Stored data entries
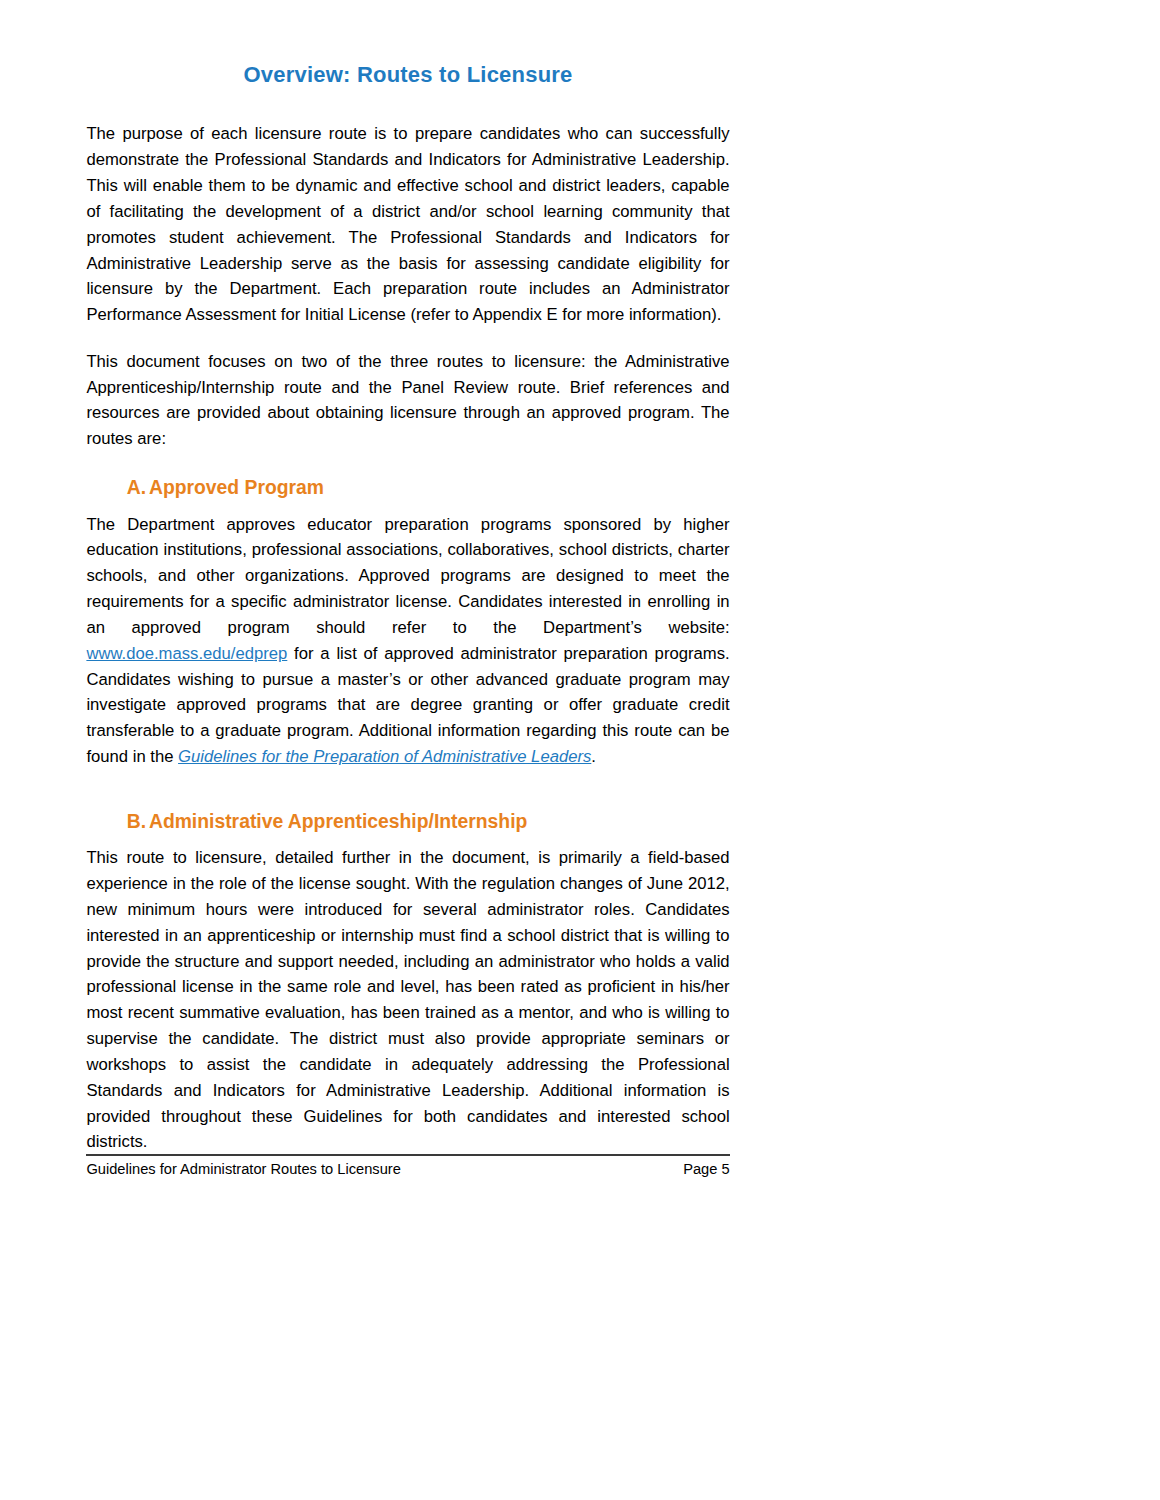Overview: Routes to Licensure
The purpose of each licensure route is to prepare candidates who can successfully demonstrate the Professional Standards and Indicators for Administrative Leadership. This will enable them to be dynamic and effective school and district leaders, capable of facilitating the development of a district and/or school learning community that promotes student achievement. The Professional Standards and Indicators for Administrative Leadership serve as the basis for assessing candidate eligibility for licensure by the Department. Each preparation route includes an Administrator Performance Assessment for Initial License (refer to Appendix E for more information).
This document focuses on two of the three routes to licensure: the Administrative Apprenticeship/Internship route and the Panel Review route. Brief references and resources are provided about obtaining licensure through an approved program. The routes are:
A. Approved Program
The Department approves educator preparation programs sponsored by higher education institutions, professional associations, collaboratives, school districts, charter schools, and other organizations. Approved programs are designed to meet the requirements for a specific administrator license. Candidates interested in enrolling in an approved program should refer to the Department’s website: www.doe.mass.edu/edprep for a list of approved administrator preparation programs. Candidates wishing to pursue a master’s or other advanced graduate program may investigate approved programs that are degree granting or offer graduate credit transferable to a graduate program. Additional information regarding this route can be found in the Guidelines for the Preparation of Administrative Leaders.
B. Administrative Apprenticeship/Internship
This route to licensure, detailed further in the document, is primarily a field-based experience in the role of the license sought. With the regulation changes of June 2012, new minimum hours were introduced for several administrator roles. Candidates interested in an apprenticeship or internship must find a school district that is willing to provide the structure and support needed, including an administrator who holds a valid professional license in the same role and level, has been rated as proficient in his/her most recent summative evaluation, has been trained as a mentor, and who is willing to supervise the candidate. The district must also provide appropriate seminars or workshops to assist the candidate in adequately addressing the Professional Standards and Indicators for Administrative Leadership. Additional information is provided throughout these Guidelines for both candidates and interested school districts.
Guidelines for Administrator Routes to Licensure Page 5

- **About this exercise**
Give the lines exactly, from the first line of the entries to the line with "A. Approved Program", both ends included. Skip the pictures.

- **Solution to the problem**
Overview: Routes to Licensure
The purpose of each licensure route is to prepare candidates who can successfully demonstrate the Professional Standards and Indicators for Administrative Leadership. This will enable them to be dynamic and effective school and district leaders, capable of facilitating the development of a district and/or school learning community that promotes student achievement. The Professional Standards and Indicators for Administrative Leadership serve as the basis for assessing candidate eligibility for licensure by the Department. Each preparation route includes an Administrator Performance Assessment for Initial License (refer to Appendix E for more information).
This document focuses on two of the three routes to licensure: the Administrative Apprenticeship/Internship route and the Panel Review route. Brief references and resources are provided about obtaining licensure through an approved program. The routes are:
A. Approved Program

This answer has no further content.